Presynaptic plasticity is often mediated by eCBs. Therefore, we examined the application of a nonhydrolysable form of the eCB anandamide, R(+)methanandamide, to see whether it would also induce depression of EPSCs, similar to that seen by HFS-induced LTD. Indeed similar to HFS, R(+)methanandamide induced significant depression (Fig. 2A). The usual mediator of eCB production is Type I mGluR activation. To test this, we applied the Type I mGluR agonist DHPG and once again observed significant depression (Fig. 2B). In the presence of the mGluR5 antagonist MPEP, HFS-LTD was blocked, suggesting that mGluR5 is required and sufficient for this plasticity (Fig. 2C). To further confirm that a postsynaptic GPCR such as mGluR was involved, a GDP analog, GDPβS, was added to the internal solution to block postsynaptic g-protein activation (Fig. 2D). After waiting at least 10 min for GDPβS to dialyze into the cell, HFS was applied. In the presence of GDPβS, HFS-LTD was inhibited, suggesting that postsynaptic GPCRs are necessary to initiate LTD and that the g-protein signal cascade involved is directly mediated by GABA cells. Collectively, these data support an eCB/mGluR5 pathway of LTD induction.

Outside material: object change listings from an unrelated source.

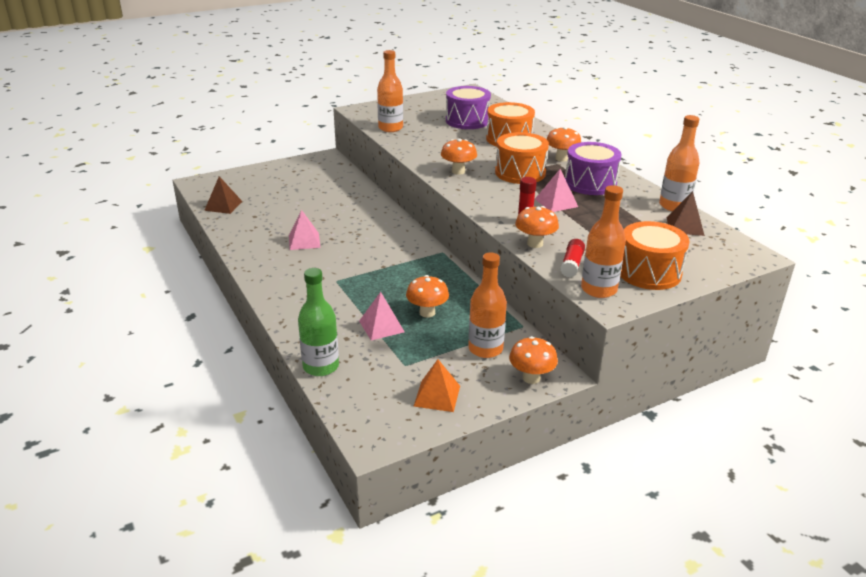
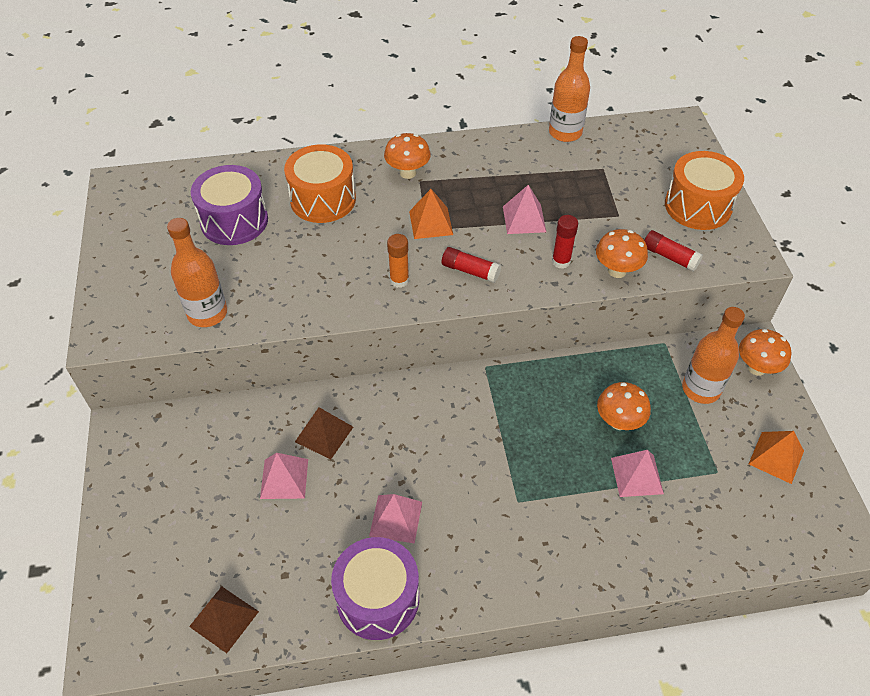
camera: 70 degrees left, 20 degrees up
(316, 203) = (284, 478): none -> pink pyramid
(321, 366) = (707, 559): green bottle -> none
(458, 171) = (399, 280): orange mushroom -> orange glue stick
(486, 191) = (470, 271): none -> red glue stick
(520, 173) = (430, 223): orange drum -> orange pyramid
(590, 183) = (486, 174): purple drum -> purple drum (378, 598)
(598, 289) = (723, 255): orange bottle -> none
(685, 226) = (611, 143): brown pyramid -> brown pyramid (324, 434)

Among the candidate receptors known to bind eCBs and induce plasticity are TRPV1 and CB1. The TRPV1 antagonist capsazepine did not block HFS-induced LTD, suggesting that TRPV1 is not involved (Fig. 3A). However, application of the CB1 antagonist AM-251 effectively blocked LTD (Fig. 3B), suggesting that CB1 is required for HFS-LTD.
To verify CB1 involvement, we applied CB1 agonists without HFS to see whether agonist could induce a depression mimicking LTD. Win 55,212-5, an exogenous CB1 agonist, induced depression of ESPCs (Fig. 4A). To further confirm the involvement of eCBs and CB1 in HFS-LTD, occlusion experiments were done in which the cells were treated with Win55,212-2, then HFS was applied. Further depression by HFS was occluded, suggesting a single, common pathway of CB1 activation and HFS-induced LTD (Fig. 4A). The specificity of Win 55,212-2 for CB1 is noted as AM-251 blocked Win 55,212-2-induced depression (Fig. 4B). The endogenous agonist of CB1, 2-AG, also induced similar depression of EPSCs (Fig. 4C).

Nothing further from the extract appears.